Records for the exercise —

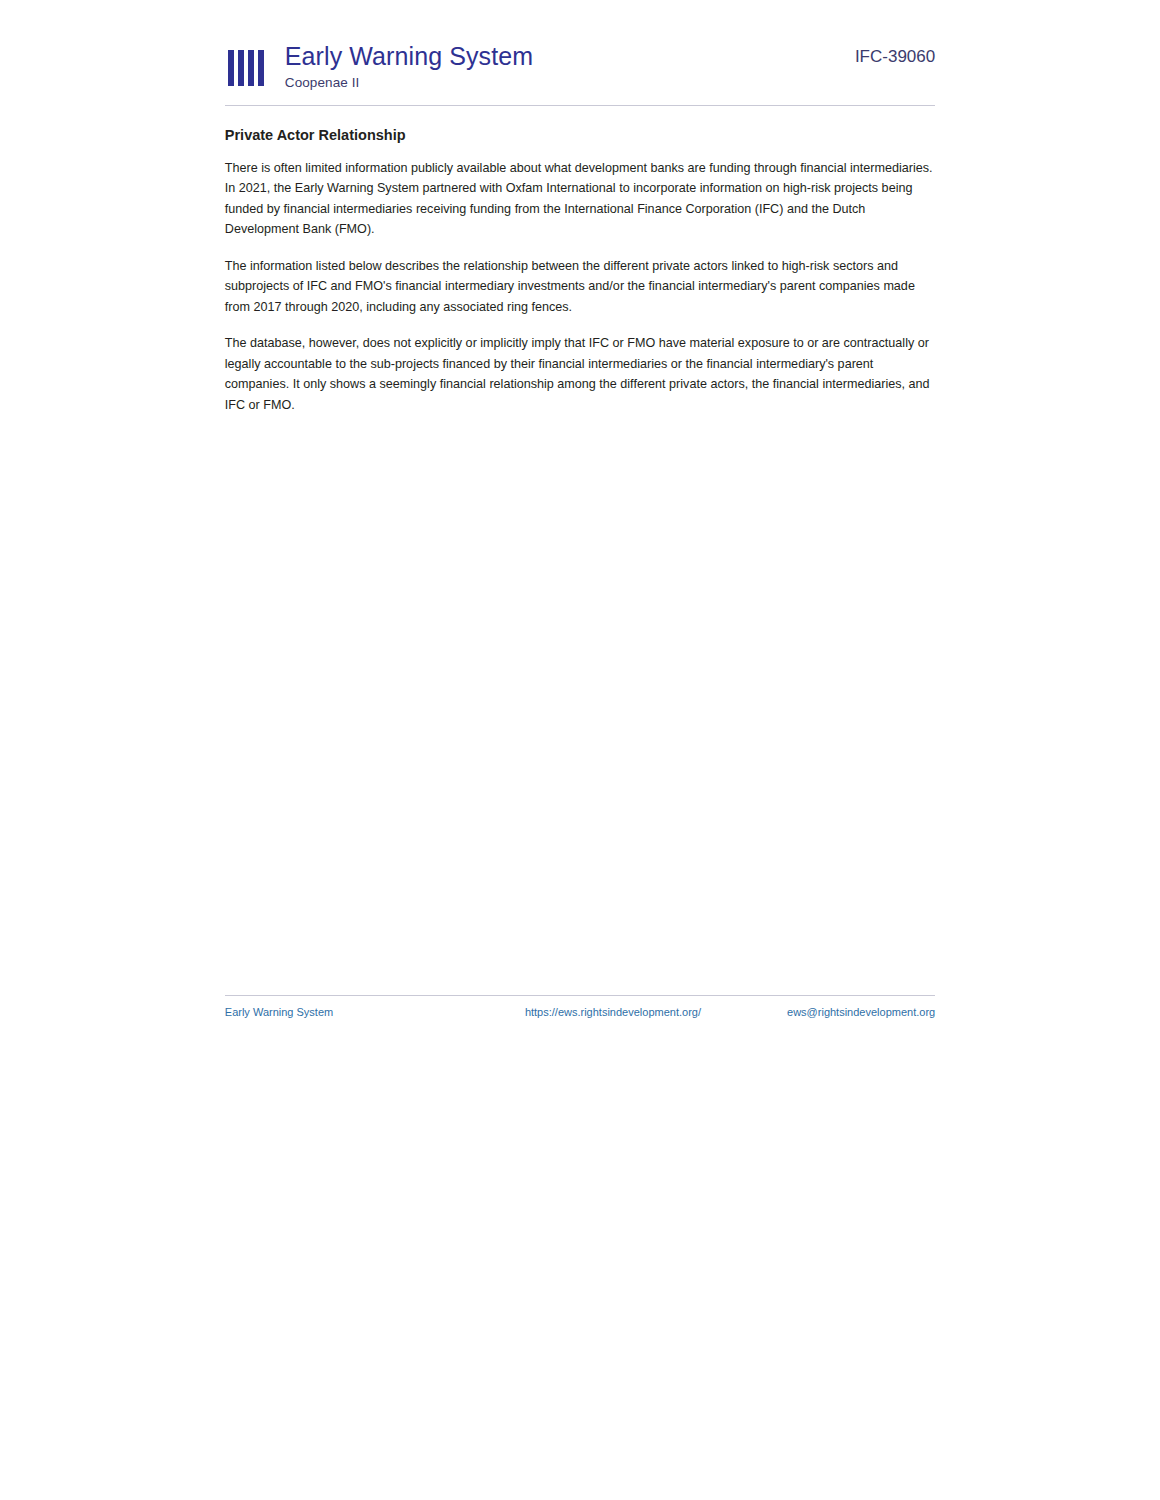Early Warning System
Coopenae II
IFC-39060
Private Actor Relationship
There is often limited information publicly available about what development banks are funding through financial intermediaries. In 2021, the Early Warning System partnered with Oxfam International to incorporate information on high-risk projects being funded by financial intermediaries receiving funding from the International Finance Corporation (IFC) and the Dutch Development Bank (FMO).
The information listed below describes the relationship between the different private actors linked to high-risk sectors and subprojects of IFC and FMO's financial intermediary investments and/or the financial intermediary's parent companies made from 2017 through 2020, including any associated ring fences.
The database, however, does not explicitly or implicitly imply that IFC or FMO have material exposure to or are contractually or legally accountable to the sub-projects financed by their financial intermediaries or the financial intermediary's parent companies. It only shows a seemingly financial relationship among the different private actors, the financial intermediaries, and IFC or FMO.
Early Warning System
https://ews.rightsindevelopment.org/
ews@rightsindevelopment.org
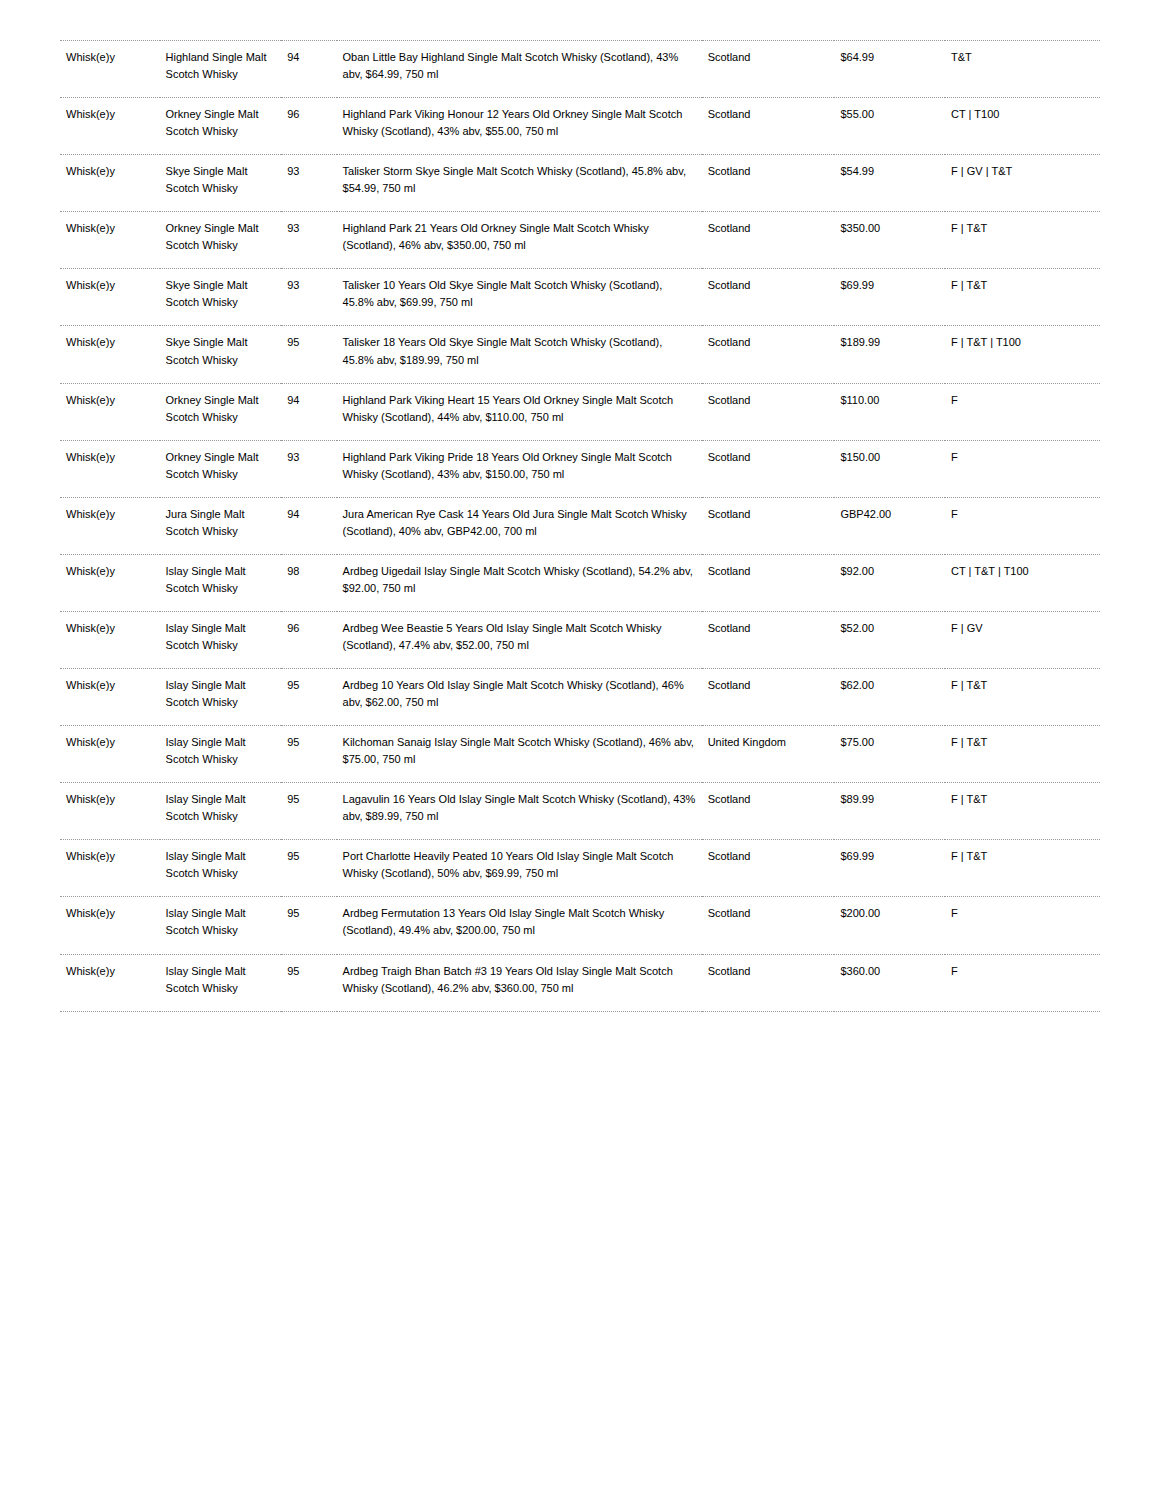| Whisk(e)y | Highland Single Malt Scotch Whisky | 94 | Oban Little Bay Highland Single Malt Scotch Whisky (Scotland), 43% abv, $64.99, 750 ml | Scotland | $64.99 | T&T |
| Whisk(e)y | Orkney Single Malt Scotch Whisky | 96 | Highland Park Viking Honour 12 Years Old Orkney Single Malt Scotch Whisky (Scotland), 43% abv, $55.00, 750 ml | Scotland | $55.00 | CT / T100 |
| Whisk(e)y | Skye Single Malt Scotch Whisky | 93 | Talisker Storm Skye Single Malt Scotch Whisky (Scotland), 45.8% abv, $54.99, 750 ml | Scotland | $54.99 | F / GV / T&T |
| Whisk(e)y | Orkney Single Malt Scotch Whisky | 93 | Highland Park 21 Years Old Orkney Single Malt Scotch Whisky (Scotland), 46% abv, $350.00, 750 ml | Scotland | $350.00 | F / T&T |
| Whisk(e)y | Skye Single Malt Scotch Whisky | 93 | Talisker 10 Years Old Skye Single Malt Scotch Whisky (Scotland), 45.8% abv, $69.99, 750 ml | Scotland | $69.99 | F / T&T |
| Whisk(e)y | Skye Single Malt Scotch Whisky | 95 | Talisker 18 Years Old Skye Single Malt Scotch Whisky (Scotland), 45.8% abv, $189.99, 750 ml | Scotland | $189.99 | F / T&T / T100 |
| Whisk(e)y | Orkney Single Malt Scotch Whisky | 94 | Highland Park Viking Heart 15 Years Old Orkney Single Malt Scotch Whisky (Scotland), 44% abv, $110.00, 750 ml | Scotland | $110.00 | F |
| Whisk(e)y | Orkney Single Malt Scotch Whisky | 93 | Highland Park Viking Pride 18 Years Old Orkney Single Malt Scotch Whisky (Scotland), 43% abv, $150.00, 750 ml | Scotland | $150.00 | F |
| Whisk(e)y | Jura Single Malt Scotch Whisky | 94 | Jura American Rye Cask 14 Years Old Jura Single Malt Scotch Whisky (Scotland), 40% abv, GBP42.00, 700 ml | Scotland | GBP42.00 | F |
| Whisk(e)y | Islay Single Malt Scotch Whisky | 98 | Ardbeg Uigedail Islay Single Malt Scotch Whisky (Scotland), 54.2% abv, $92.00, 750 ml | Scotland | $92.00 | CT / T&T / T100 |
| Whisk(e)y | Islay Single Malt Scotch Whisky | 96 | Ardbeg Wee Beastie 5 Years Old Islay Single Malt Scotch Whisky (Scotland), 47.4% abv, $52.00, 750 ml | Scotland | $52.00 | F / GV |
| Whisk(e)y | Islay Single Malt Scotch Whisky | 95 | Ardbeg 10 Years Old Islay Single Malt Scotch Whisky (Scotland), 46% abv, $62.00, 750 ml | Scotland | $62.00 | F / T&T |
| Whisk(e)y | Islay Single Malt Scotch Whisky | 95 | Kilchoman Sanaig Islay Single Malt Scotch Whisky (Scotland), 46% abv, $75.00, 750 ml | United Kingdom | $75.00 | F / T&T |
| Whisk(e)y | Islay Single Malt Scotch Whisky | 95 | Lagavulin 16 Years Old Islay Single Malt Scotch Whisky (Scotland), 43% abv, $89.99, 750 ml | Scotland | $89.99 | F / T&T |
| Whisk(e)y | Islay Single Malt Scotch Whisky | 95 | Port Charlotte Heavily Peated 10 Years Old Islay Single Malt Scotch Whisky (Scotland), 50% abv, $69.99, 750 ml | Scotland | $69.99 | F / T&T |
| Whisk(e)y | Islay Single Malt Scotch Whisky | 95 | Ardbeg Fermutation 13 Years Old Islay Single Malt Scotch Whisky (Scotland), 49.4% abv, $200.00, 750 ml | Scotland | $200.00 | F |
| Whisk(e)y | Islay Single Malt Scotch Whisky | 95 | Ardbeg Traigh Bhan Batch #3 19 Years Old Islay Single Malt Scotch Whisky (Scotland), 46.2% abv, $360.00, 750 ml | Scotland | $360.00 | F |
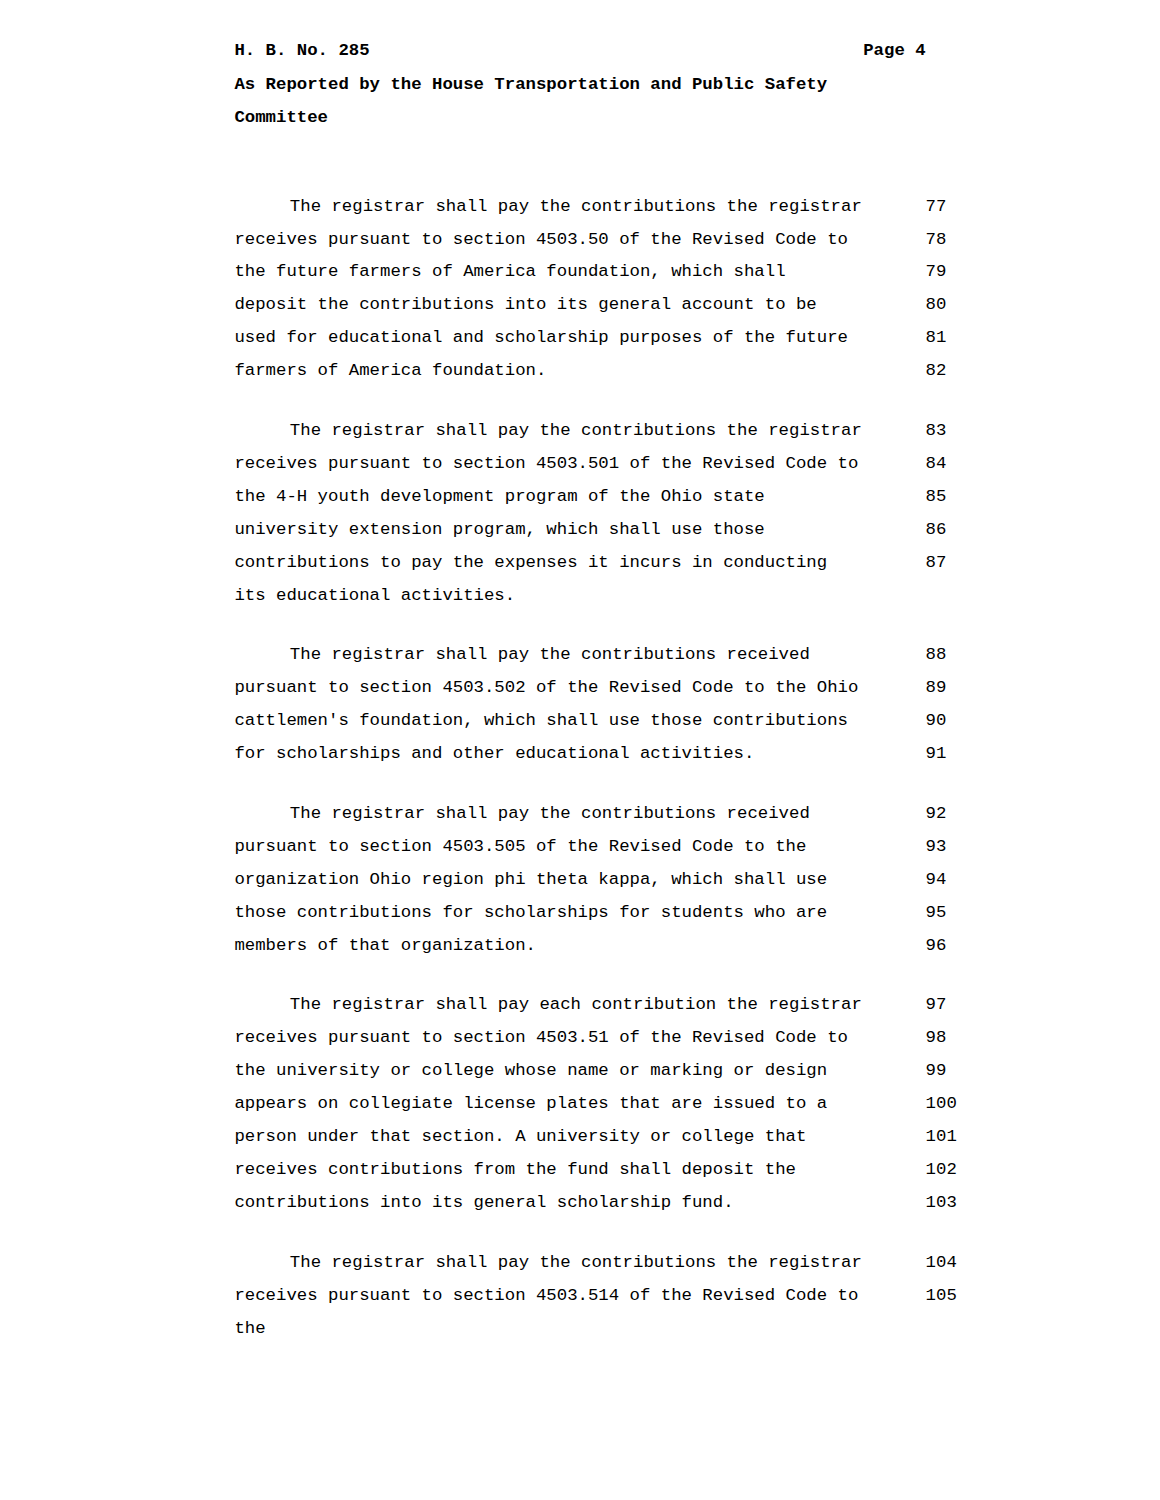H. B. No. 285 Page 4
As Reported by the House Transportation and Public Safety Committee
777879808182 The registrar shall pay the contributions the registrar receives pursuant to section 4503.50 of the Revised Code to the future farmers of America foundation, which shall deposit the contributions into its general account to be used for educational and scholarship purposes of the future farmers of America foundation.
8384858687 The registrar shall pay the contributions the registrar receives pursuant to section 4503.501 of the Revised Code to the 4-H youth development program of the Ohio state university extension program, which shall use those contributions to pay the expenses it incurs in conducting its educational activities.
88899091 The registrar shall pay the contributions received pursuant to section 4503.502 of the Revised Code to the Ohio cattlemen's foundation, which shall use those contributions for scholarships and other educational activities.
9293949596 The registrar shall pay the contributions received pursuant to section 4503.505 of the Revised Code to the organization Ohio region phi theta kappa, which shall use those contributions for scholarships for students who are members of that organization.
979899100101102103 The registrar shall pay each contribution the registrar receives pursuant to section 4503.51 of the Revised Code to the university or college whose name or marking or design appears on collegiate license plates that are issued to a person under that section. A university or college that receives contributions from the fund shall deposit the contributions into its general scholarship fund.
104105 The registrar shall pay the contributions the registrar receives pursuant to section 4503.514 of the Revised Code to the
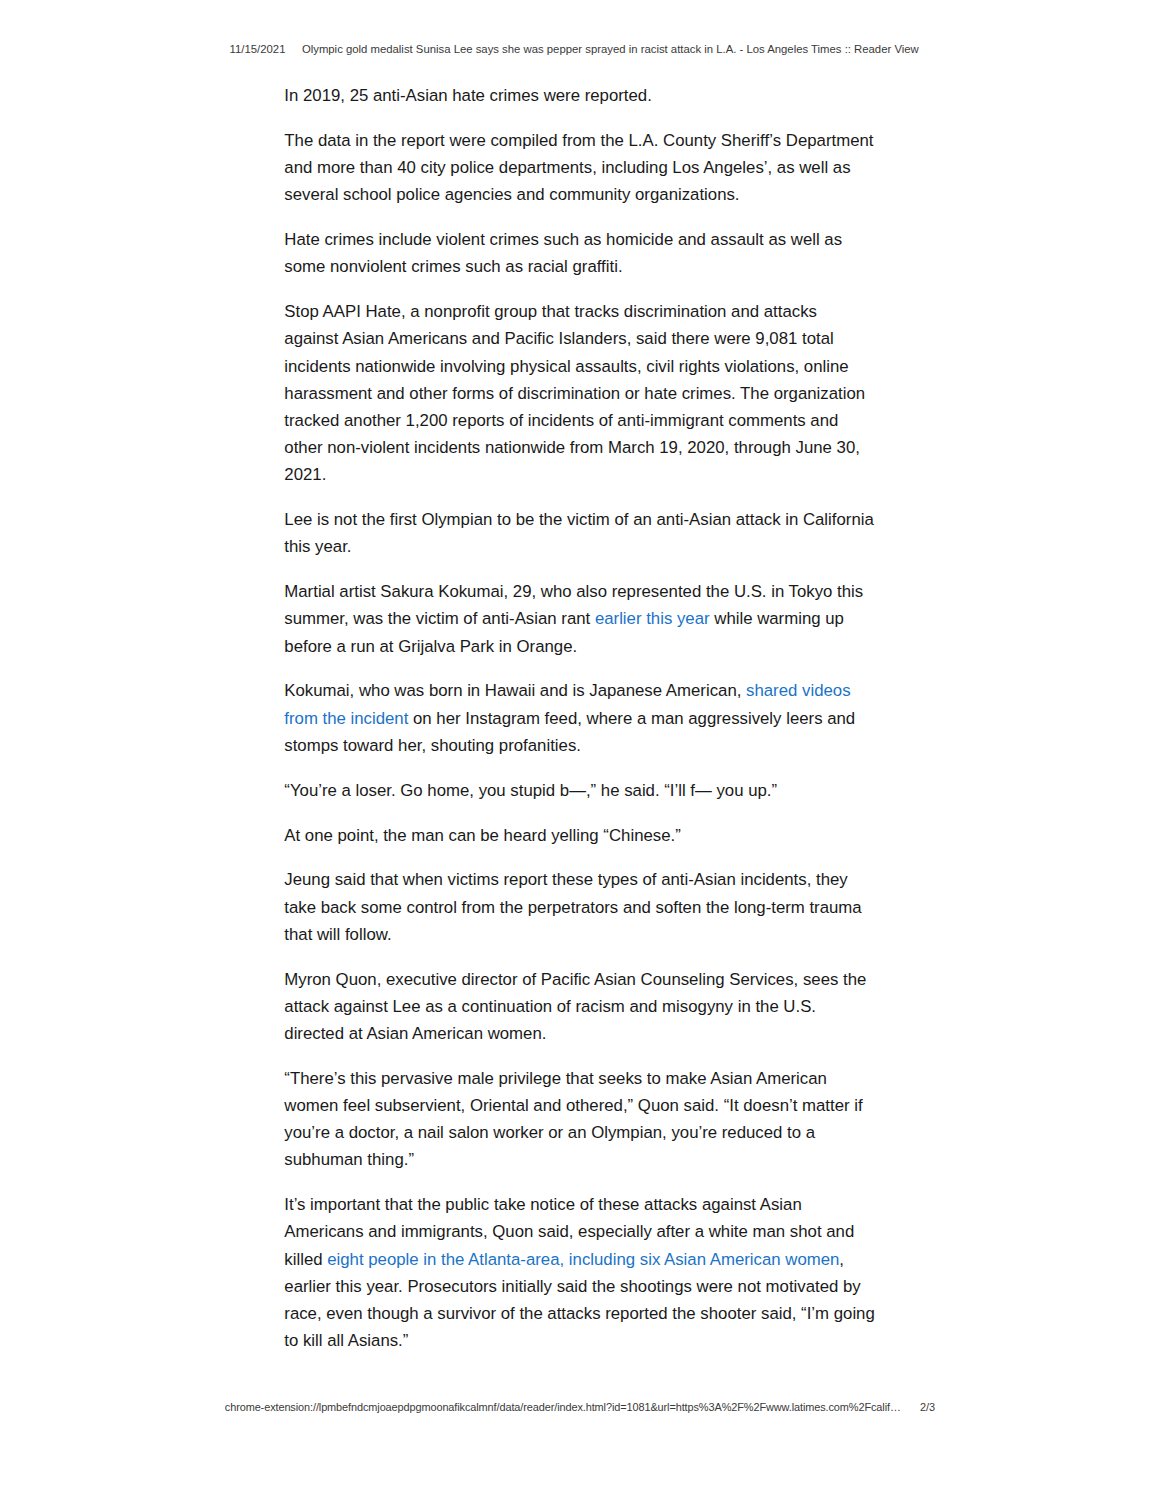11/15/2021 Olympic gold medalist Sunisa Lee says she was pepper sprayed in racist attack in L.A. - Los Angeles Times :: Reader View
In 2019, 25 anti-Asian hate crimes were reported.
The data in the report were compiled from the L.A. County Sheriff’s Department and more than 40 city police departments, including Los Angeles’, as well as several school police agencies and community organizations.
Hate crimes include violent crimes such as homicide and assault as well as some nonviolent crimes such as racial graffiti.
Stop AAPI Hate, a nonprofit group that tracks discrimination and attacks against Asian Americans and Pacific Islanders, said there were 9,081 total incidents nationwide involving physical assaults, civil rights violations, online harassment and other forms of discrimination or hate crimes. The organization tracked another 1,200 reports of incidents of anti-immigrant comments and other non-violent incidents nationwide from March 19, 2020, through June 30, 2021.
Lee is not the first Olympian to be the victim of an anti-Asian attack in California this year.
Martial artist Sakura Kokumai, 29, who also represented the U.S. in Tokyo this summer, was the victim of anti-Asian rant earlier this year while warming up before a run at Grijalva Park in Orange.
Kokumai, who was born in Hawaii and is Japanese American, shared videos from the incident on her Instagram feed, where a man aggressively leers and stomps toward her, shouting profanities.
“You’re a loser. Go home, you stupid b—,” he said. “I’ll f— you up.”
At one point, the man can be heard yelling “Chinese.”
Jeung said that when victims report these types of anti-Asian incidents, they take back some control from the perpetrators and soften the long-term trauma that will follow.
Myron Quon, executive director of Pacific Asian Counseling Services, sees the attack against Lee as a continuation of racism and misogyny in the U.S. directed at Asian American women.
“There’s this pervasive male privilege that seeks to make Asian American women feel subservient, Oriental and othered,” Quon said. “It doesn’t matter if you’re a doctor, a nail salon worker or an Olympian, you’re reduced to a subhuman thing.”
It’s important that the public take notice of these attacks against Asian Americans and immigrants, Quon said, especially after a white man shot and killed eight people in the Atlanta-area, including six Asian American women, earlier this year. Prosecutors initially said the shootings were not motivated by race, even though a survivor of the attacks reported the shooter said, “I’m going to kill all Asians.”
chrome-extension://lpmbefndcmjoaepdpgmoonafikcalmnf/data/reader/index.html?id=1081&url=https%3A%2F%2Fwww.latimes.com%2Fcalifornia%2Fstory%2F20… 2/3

Exercise brief —
Copy out the range of lines above starting at the line with "88899091 The registrar" and ending at the line with "9293949596 The registrar", exactly and including both.

Output of the exercise —
88899091 The registrar shall pay the contributions received pursuant to section 4503.502 of the Revised Code to the Ohio cattlemen's foundation, which shall use those contributions for scholarships and other educational activities.
9293949596 The registrar shall pay the contributions received pursuant to section 4503.505 of the Revised Code to the organization Ohio region phi theta kappa, which shall use those contributions for scholarships for students who are members of that organization.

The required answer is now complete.